The embeddings are now available in the vocabulary of the word2vec model. We will store them to Neo4j in a single batch using the <code>UNWIND</code> cypher statement. If possible, try to avoid committing a single transaction per row as this is not very performant.

In [None]:
store_embedding = """
UNWIND $data as row
MATCH (n)
WHERE id(n) = row.id
SET n.embedding = row.embedding
"""
embeddings = []
with driver.session() as session:
    for record in model.wv.vocab:
        id = record
        # Prepare data
        embeddings.append({'id':int(id), 'embedding': [float(x) for x in list(model.wv[id])]})
    # Store embeddings to Neo4j    
    session.run(store_embedding, {'data': embeddings})
        

Word2vec model uses the cosine similarity to find the most similar words. The Graph Data Science library also supports the Cosine similarity algorithm, which can be used to infer a similarity algorithm. As with all similarity algorithms, we have to fine-tune the <code>similarityCutoff</code> and <code>topK</code> parameters to get the best results. They directly influence how sparse the inferred similarity graph will be.

In [None]:
cosine_similarity_algorithm = """

MATCH (node) 
WITH id(node) as id, node.embedding as weights 
WITH {item:id, weights: weights} as dishData 
WITH collect(dishData) as data 
CALL gds.alpha.similarity.cosine.write({
    nodeProjection: '*', 
    relationshipProjection: '*', 
    similarityCutoff:0.5, 
    topK:5, 
    data: data,
    writeRelationshipType:'COSINE_SIMILARITY'}) 
YIELD nodes, similarityPairs 
RETURN nodes, similarityPairs

"""

with driver.session() as session:
    results = session.run(cosine_similarity_algorithm)
pd.DataFrame([dict(result) for result in results])

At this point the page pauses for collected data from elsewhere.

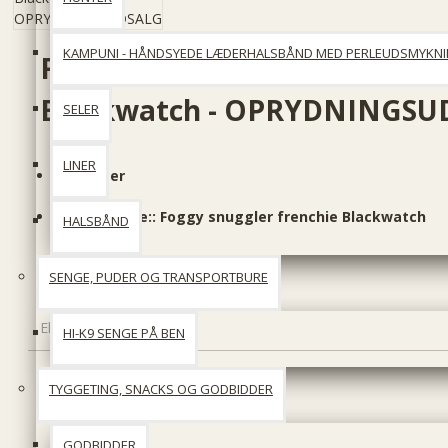
KAMPUNI - HÅNDSYEDE LÆDERHALSBÅND MED PERLEUDSMYKN
Foggy Mountain Snuggler Fre
Blackwatch - OPRYDNINGSU
SELER
LINER
På lager
Produktkode::
Foggy snuggler frenchie Blackwatch
HALSBÅND
175 DKK
SENGE, PUDER OG TRANSPORTBURE
438 DKK
Ekskl. moms: 140 DKK
HI-K9 SENGE PÅ BEN
Størrelse inches
TYGGETING, SNACKS OG GODBIDDER
GODBIDDER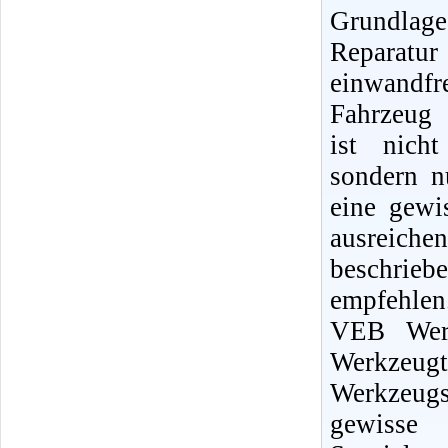
Grundlag
Reparat
einwandfr
Fahrzeug 
ist nicht
sondern n
eine gewi
ausreiche
beschrie
empfehlen
VEB Werk
Werkzeugt
Werkzeugs
gewisse 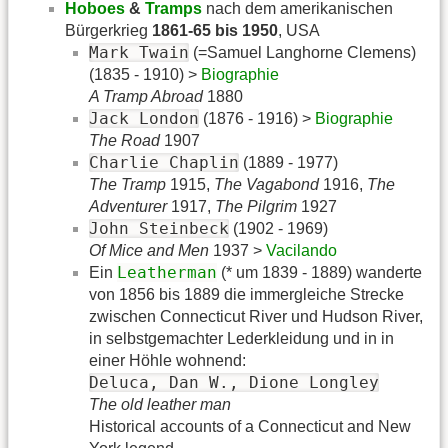
Hoboes
&
Tramps
nach dem amerikanischen
Bürgerkrieg
1861-65 bis 1950
, USA
Mark Twain
(=Samuel Langhorne Clemens)
(1835 - 1910) >
Biographie
A Tramp Abroad
1880
Jack London
(1876 - 1916) >
Biographie
The Road
1907
Charlie Chaplin
(1889 - 1977)
The Tramp
1915,
The Vagabond
1916,
The
Adventurer
1917,
The Pilgrim
1927
John Steinbeck
(1902 - 1969)
Of Mice and Men
1937 >
Vacilando
Leatherman
Ein
(* um 1839 - 1889) wanderte
von 1856 bis 1889 die immergleiche Strecke
zwischen Connecticut River und Hudson River,
in selbstgemachter Lederkleidung und in in
einer Höhle wohnend:
Deluca, Dan W., Dione Longley
The old leather man
Historical accounts of a Connecticut and New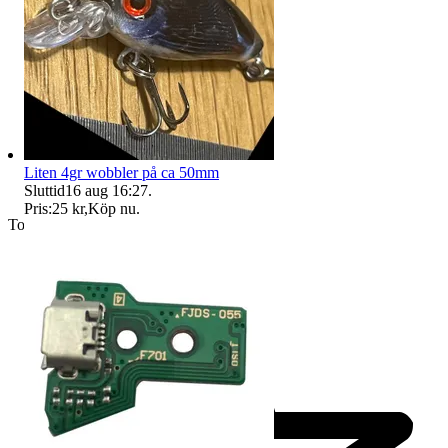
Liten 4gr wobbler på ca 50mm
Sluttid
16 aug 16:27
.
Pris:
25 kr
,
Köp nu
.
Toppsäljare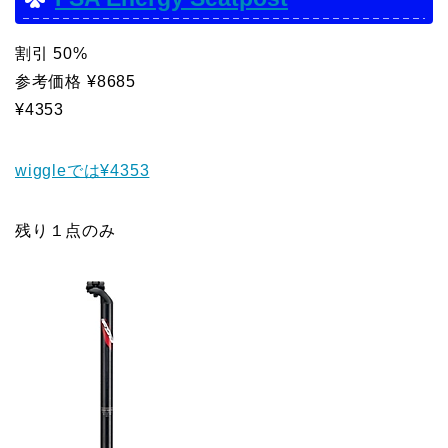
割引 50%
参考価格 ¥8685
¥4353
wiggleでは¥4353
残り１点のみ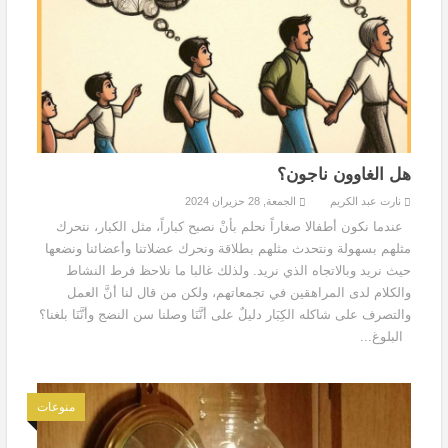
هل الغاوون ناجون؟
نارت عبد الكريم
الجمعة, 28 حزيران 2024
عندما نكون أطفالا صغاراً نحلم بأنْ نصبح كباراً، مثل الكبار، نتحرك
مثلهم بسهولة ونتحدث مثلهم بطلاقة ونحرك عضلاتنا وأعضائنا ونضعها
حيث نريد وبالاتجاه الذي نريد. ولذلك غالبا ما نلاحظ فرط النشاط
والكلام لدى المراهقين في تجمعاتهم، ولكن من قال لنا أنَّ العمل
والتصرف على شاكله الكِبَار دليلٌ على أنَّنَا وصلنا سن النضج وأنَّنَا بلغنا؟
البلوغ...
منوعات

To finish this analysis, we will inspect the community structure of the inferred network with the label propagation algorithm. As we are only interested in a rough outline of the community structure, we can use the stats mode of the algorithm to provide us some basic community structure statistics.

In [None]:
with driver.session() as session:
    results = session.run("""CALL gds.labelPropagation.stats({
                            nodeProjection:'*',
                            relationshipProjection:'COSINE_SIMILARITY',
                            maxIterations:20})
                            YIELD communityCount, communityDistribution
                            RETURN communityCount,
                            apoc.math.round(communityDistribution.p50,2) as p50,
                            apoc.math.round(communityDistribution.p75,2) as p75,
                            apoc.math.round(communityDistribution.p90,2) as p90,
                            apoc.math.round(communityDistribution.p90,2) as p95,
                            apoc.math.round(communityDistribution.mean,2) as mean,
                            apoc.math.round(communityDistribution.max,2) as max""")
pd.DataFrame([dict(result) for result in results])

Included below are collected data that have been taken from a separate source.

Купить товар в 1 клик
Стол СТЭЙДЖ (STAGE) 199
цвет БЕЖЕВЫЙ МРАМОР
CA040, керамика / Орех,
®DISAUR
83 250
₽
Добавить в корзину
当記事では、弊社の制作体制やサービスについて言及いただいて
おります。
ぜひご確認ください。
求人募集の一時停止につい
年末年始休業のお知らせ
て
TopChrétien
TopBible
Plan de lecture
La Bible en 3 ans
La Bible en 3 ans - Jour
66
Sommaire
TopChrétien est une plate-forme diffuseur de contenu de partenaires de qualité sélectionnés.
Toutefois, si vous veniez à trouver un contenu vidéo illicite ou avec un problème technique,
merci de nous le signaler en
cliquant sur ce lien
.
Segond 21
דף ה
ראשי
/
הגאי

The label propagation algorithm found 123 groups in the similarity network. Most of them have less than 40 members. There are a handful of massive communities with the largest containing 625 members.

## Conclusion

The node2vec algorithm is a useful way of learning low-dimensional representations of the nodes in a graph that can be used downstream in a machine learning pipeline. During this blog post, I realized that changing the random walk algorithm parameters as well as the word2vec hyperparameters can produce very different results. Play around with them and see what works best for you.